-- start of Excerpted text --

Short and sweet this morning..  

Willard Garvey's Grain Company's crown jewel "back in the day" was their terminal elevator sited on the MOP.. (hand over heart..)  The Missouri Pacific Railroad.. (someday.. there's gonna be a railroad FROM Missouri TO the Pacific Ocean.. and we're gonna have access to the Asian Markets..  Yipper.. some day...  The MOP got merged into the UP.. They took UP's first name and the MOP's last name when they combined it..   So.. now there is a line from Mizzou to the Pacific.. but the MOP wasn't the one that did it.. but they tried.. anywho I digress.. "someday there's gonna be a railroad from Brazil to China.. or at Least Peru..  Yipper someday..;-)  btw.. that probably would be a good idea.. just like the Keystone Pipeline.. wonder if either one will ever get built?

Okay back to my original story.. The Garvey Terminal Elevator was sited at the terminus of a couple of feeder lines here in Kansas.. one of which went through my town.  Most locals do not know this but "back in the day" our coop would get rail cars sited.. every couple of days.. or everyday during wheat harvest.. which would get filled and pulled down to Wichita.. Garvey had a line of country.. ???  I hesitate to call them elevators.. glorified surge tank tin cans.. a dump pit.. a scale located along a rail siding to spot some cars...  Anywho.. these.. 15..20..30 or whatever the number was country feeders fed loaded railcars to Garvey's terminal elevator.. (probably patterned after Cargill's country line elevators west of Albert Lea Minnesota.. which started that company.. "back in the day..") and that is where our wheat went.. to be stored until shipped to the Gulf for export or a flour mill for processing.

-- end of Excerpted text --
-- start of Data extract --

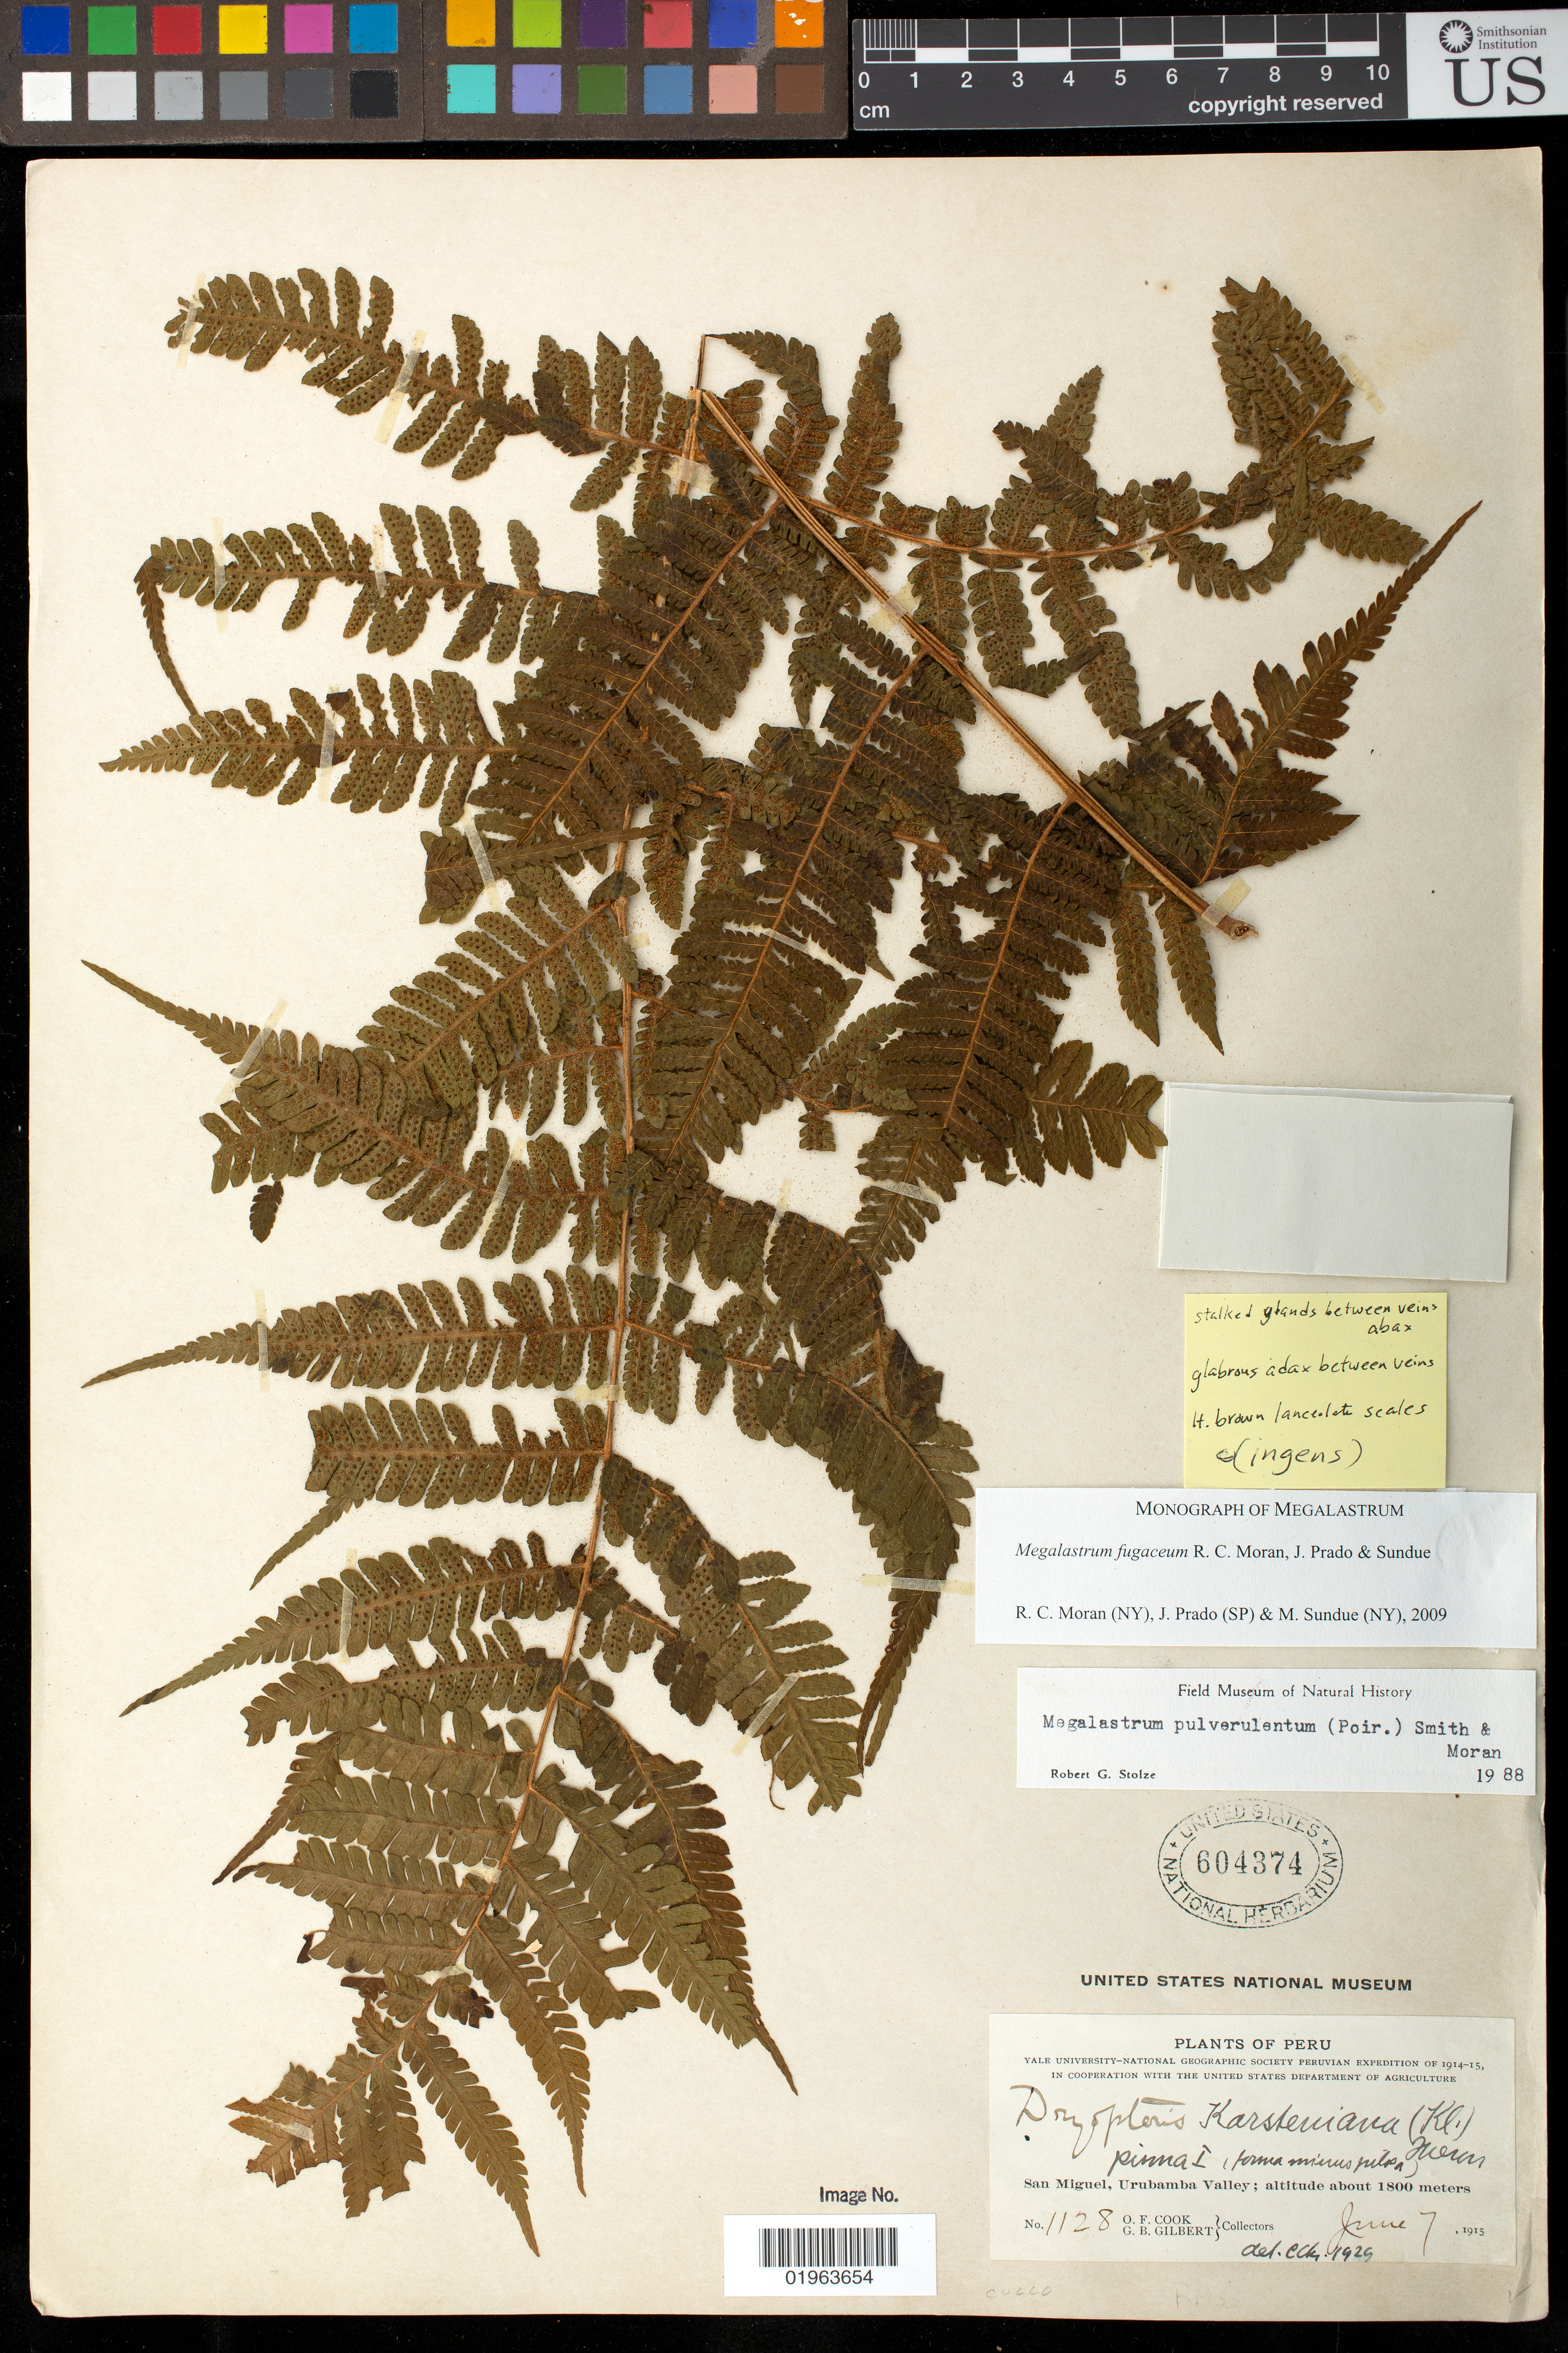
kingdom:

-- end of Data extract --

### Exercises to complete
1) In the text about the Garvey grain elevator, where was the stored wheat eventually shipped?
2) Write the next part of the text about the Garvey grain elevator, picking up after its final sentence.

### Results of the tasks
1) To the Gulf for export or to a flour mill for processing.

2)
Anywho.. The Garvey terminal was/is a half mile long.. head house in the middle with a 1/4 mile of tubes on either side.. one side has a lean to that runs the length.. the other has flat storage that runs perpendicular to the elevator.. at it's peak storage it could hold about 50 myn bushels..  This is a sad picture of when it exploded back in June of 1998.. unfortunately a couple of workers lost their lives.. However it has been rebuilt.. it's a better design now.. safer.. and I believe Gavilon has it now..  It's like half the rated storage or less as most of the flat storage has been renovated for other uses.. commercial warehouse storage for whatever.. etc..

http://www.kansas.com/news/article986253.html#/tabPane=tabs-b45a5e63-1-1

Smoke rises from the DeBruce Grain elevator near Haysville, after an explosion ripped through the elevator just after 9 a.m. <b></b>(1998<b></b>) 

Anywho.. Last year's Oklahoma wheat crop was only about 48 myn bushels.. 18 bu to the acre.. and pick your elevator.. this one above would have held that "back in the day" or Enid Oklahoma probably has that much capacity.. or more etc.. Salina Ks.. Hutchinson.. Topeka.. Amarillo Tx other terminals in Wichita etc.. any of those probably would have been able or at least come close.

Today the MOP feeder rail lines have been pulled up.. I don't know how many of Garvey's country elevators are still in use.. I'm sure some are.. but this feeder to terminal system has largely gone the way of the dinosaurs..  We have more country storage.. which feed closer shuttle loaders that do not require beau coup flat storage.. we also do not have the government storage payments that built the large terminals.. Although the terminals are still used.. and in a pinch.. needed.

Will they be needed this year?

Another story from "back in the day" is one my brother told me from his marketing class at K-State where the prof stated..

"If I could control all the wheat Stored in terminal elevators in Hutchinson Kansas.. I could set the World Price for Wheat."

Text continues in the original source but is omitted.